WHAT YOU HAVE TO DO
A word-for-word restatement of every entry is what is needed here.

INPUT FOR THIS TASK
*** Block opens ***
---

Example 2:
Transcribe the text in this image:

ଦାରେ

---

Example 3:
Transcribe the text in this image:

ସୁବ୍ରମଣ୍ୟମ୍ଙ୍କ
*** Block closes ***
RESPONSE
---

Example 2:
Transcribe the text in this image:

ଦାରେ

---

Example 3:
Transcribe the text in this image:

ସୁବ୍ରମଣ୍ୟମ୍ଙ୍କ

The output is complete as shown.